Error Analysis and Resolve During Adaptation#

RuntimeError: Op not support:{‘RandomNormalLike’}#

During the model transformation phase, it was discovered that there is an unsupported operator RandomNormalLike:

1684x backend not support the operator RandomNormalLike (related to random number generator), so it is necessary to attempt to avoid using these operators in the original model. Upon inspecting the model code, it was found that this operator is used to provide noise for downstream purposes. The source code offers three noise generation methods: random (random noise), const (constant noise), and none (no noise). Therefore, it is possible to avoid the use of this operator by setting noise_mode to const.

Support for Dynamic Convolutional/Deconvolutional Filters#

In the model structure of DragGan, some Conv and DeConv layers have fixed-weight inputs, while the filter is dynamic based on the upstream computation. This situation was not considered before and requires adding support.

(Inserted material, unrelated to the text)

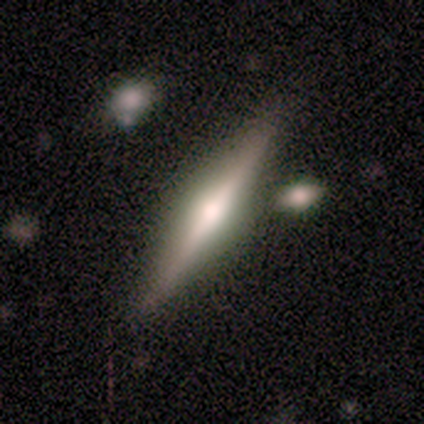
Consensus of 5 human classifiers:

This involves making code changes in multiple places. Below, we will analyze, locate, and resolve the issues step by step based on specific error messages.

support for model_transform phase#

Within the TPU-MLIR Converter, weights and dynamic inputs are stored in separate variables. Weight information can be obtained using the getWeightOp(name) function, while input data can be retrieved using the getOperand(name) function. If there is uncertainty about whether an operation is a dynamic input or a weight, you can use the getOp(name) function to obtain it.

During the execution of the model_transform.py script for DragGan, An Exception (KeyError) are raised:

In the current model structure, it has been observed that the input /synthesis/b8/conv0/Transpose_output_0 for this DeConv is obtained as a Weight.

Therefore, the logic for obtaining filter_opd of ConvTranspose should be modified to use getOp.

Similarly, in another KeyError, the filter for DeConv comes from dynamic inputs. So, following the same logic, the filter node retrieval logic for DeConv has also been changed to use getOp.

During the model transformation phase, the model is initially converted to DragGAN_origin.mlir and then goes through processes like --shape-infer and --canonicalize to transform it into an MLIR file described in the Top Dialect, which can be used for inference using model_runner.py. While performing inference on the top-level for correctness validation, the DragGan model encountered an error with zero precision. Upon examining the error message output, it was observed that the precision issue arises after the DeConv layer, and this problem only occurs when the filter for DeConv is a dynamic input.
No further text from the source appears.